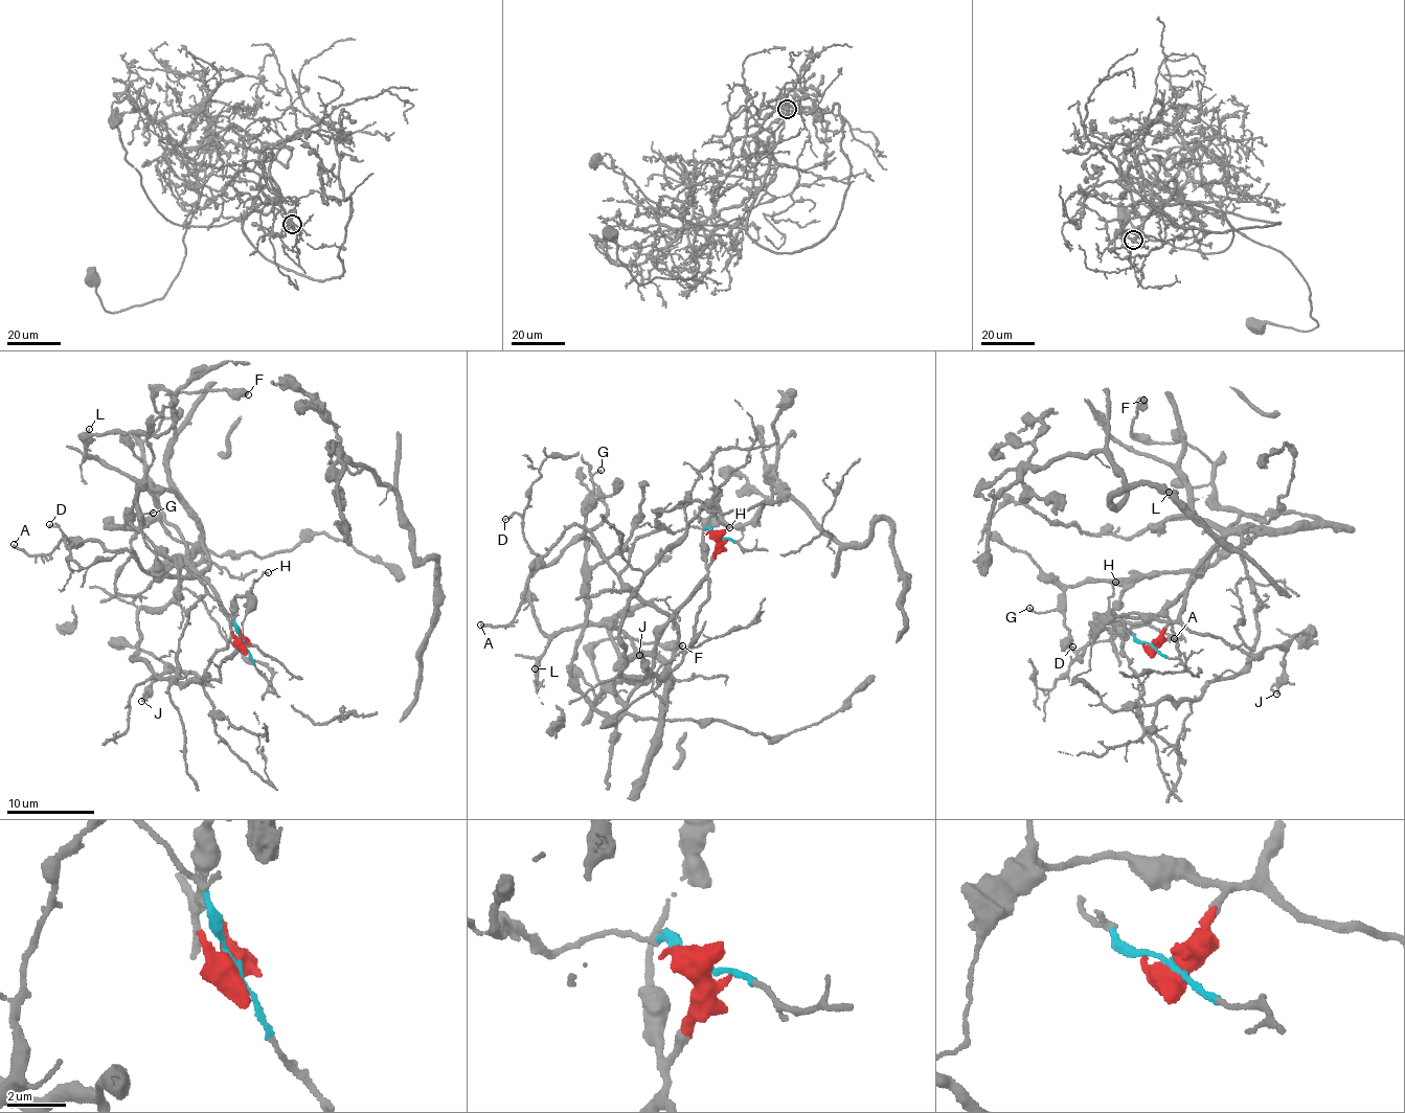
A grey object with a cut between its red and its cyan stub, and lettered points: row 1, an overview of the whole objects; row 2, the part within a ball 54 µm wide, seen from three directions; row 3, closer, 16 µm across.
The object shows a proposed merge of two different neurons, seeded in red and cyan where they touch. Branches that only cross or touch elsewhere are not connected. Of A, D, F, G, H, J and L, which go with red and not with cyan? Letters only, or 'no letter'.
F, G, H, J

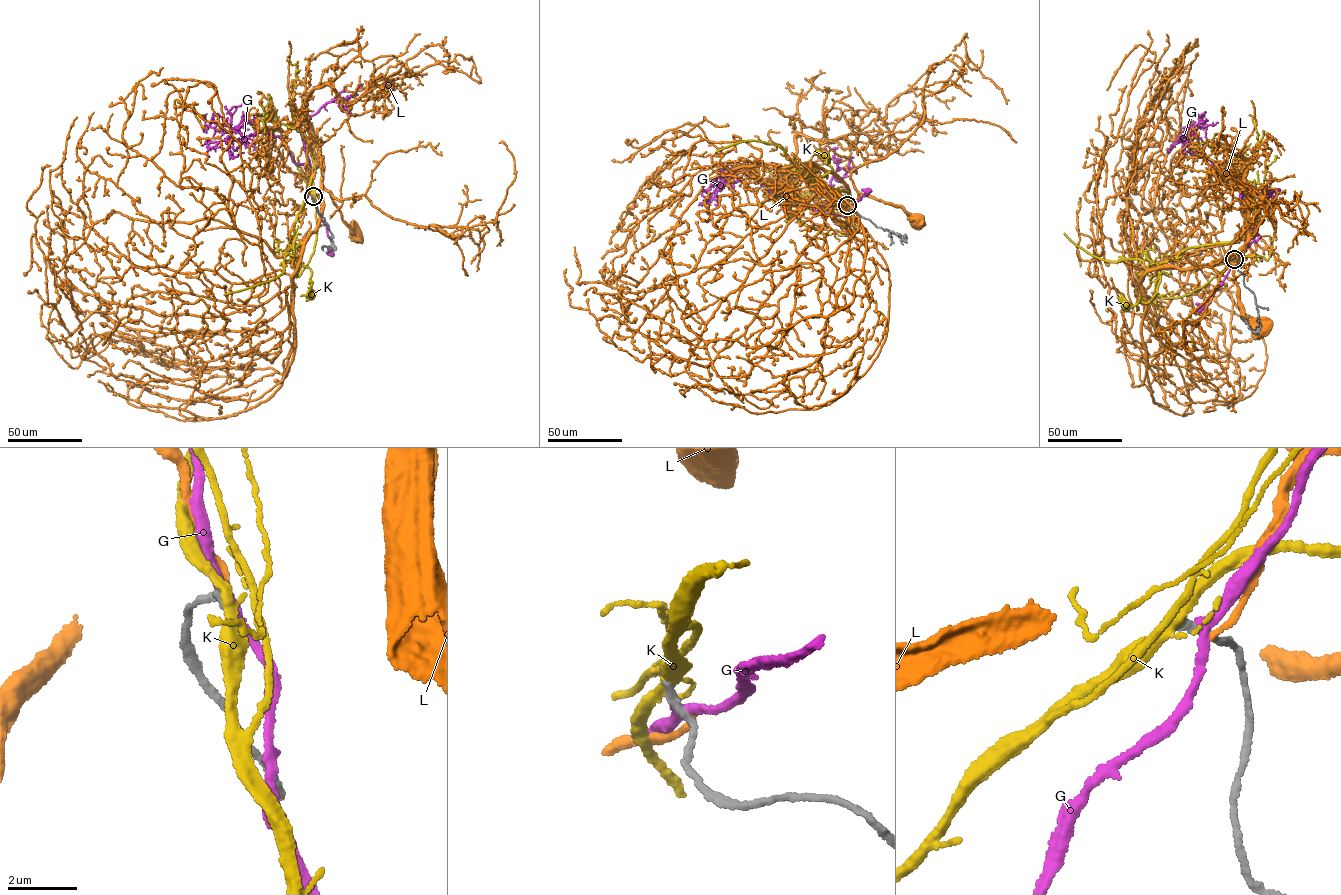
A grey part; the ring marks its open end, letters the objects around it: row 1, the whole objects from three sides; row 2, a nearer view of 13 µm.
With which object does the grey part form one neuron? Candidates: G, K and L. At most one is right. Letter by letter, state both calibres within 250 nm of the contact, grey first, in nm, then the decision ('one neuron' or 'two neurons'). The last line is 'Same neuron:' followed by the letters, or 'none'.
G: calibres 280 and 240 nm; two neurons
K: calibres 240 and 280 nm; two neurons
L: calibres 190 and 160 nm; two neurons
Same neuron: none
* * * * *
Assignment :: Show every line in the entries above that contains the string "objects".

Answer for this exercise ::
A grey object with a cut between its red and its cyan stub, and lettered points: row 1, an overview of the whole objects; row 2, the part within a ball 54 µm wide, seen from three directions; row 3, closer, 16 µm across.
A grey part; the ring marks its open end, letters the objects around it: row 1, the whole objects from three sides; row 2, a nearer view of 13 µm.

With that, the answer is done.